We know well that certain subjectivities have been privileged over others throughout history; painting proves no exception. The works of 37-year-old New York painter Salman Toor grapple with that history by manifesting a hitherto underrepresented subjectivity. Born and raised in Lahore, Pakistan, Toor studied art in the US, and limns a world of queer Brown men oscillating between South Asia and North America. Two paintings hanging side by side at the Whitney Museum of American Art in the artist’s first solo museum exhibition illustrate the cultural bifurcation Toor’s work straddles. In Tea, 2020, a scrawny, scruffy young man in patched jeans stands on the right at one end of a wooden table where a balding patriarch sits glowering and smoking, opposite a woman in a flowing
garment who is looking over her shoulder at the young man. At the far end of the table, two more women (sisters? aunties?) stare glumly—one at the table, one at the family scene unfolding before them. The ensemble suggests the return of the prodigal son and speaks of generational and cultural gulfs. Certain details of the uncomfortable-looking young man’s appearance—a friendship bracelet, a knotted blue neckerchief, black-painted nails—intimate that we might read the son’s return as particularly fraught, a coming-out confrontation. The artist hints at the risks inherent to self-revelation in the bosom of a traditional family by illuminating the scene with an overhead light that resembles the one in Picasso’s Guernica and by having the mother grasp a small, elegantly curved sinister knife, with which she was just about to slice the fruit on a plate.

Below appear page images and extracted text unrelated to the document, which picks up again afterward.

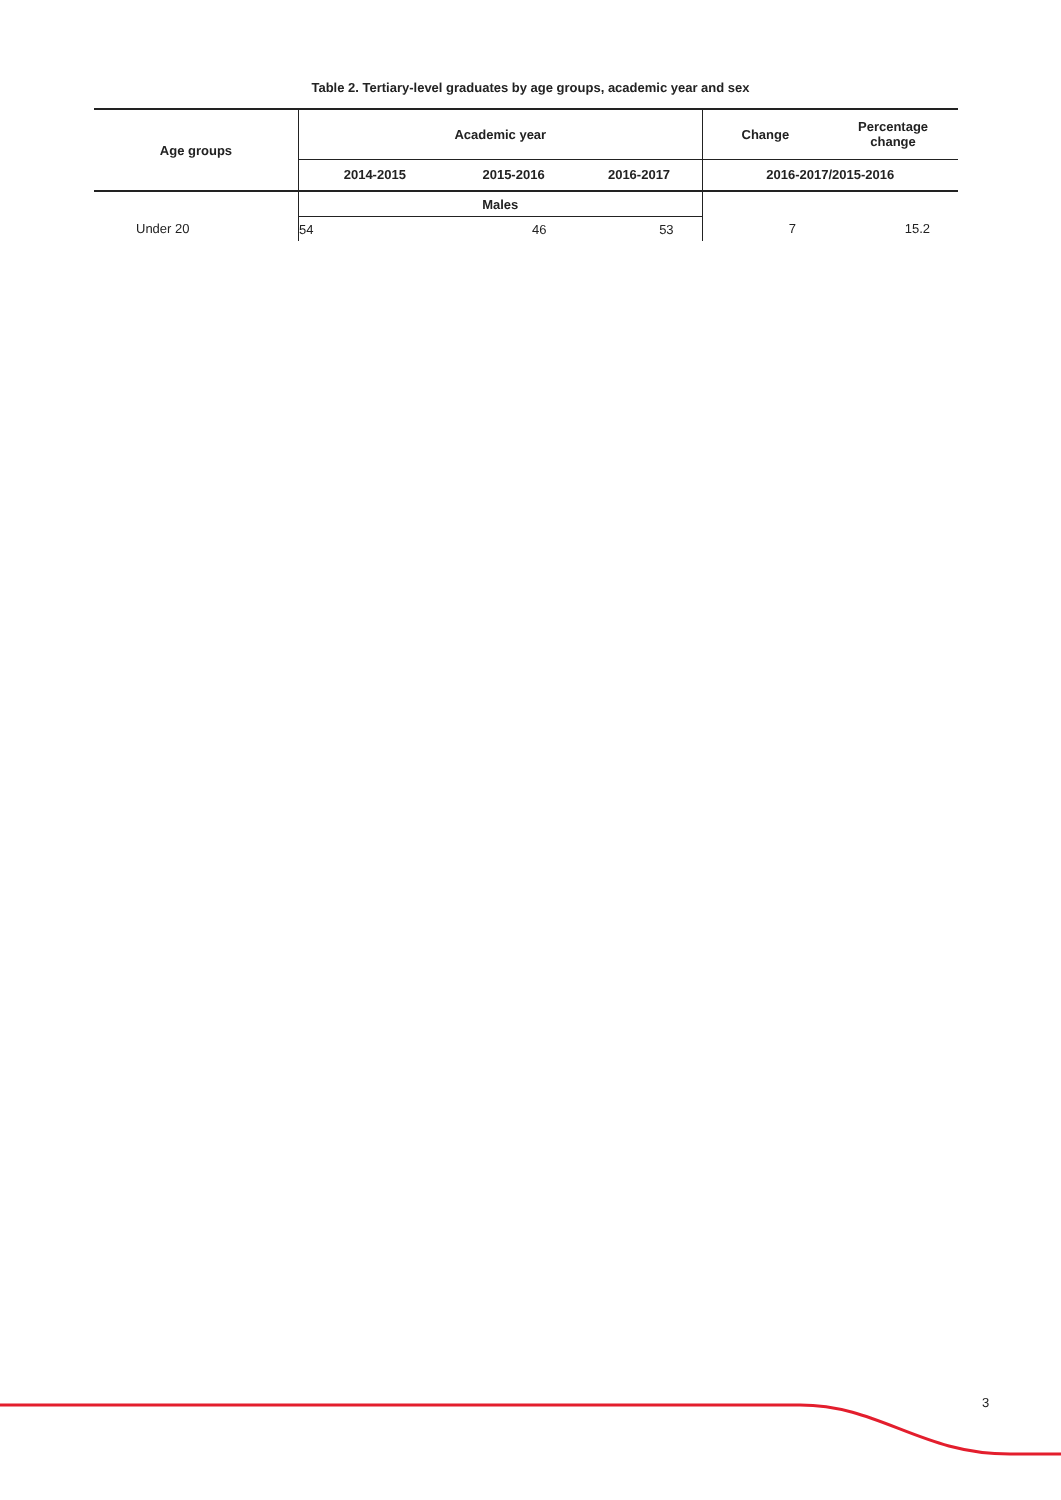Table 2. Tertiary-level graduates by age groups, academic year and sex
| Age groups | Academic year | | | Change | Percentage change |
| --- | --- | --- | --- | --- | --- |
| | 2014-2015 | 2015-2016 | 2016-2017 | 2016-2017/2015-2016 | |
| | Males | | | | |
| Under 20 | 54 | 46 | 53 | 7 | 15.2 |
3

In the second work, Bar Boy, 2019, another young man, or possibly the same one, enters a lively gay bar, this time wearing a rakish broad-brimmed blue hat and staring into his smart phone’s glow. The wistful tilt of his head marks him as far more relaxed than his counterpart in the family romance, but he remains psychologically isolated, set off compositionally from the wedges of bar patrons to either side, who converse in groups, sip martinis, or dance in couples. Two fellows snog in the upper right, while in the lower left a man with long blond tresses rests his head in the crook of his apparently boneless arm, echoing the sleeping figure in Picasso’s 1931 Woman with Yellow Hair, in the Guggenheim.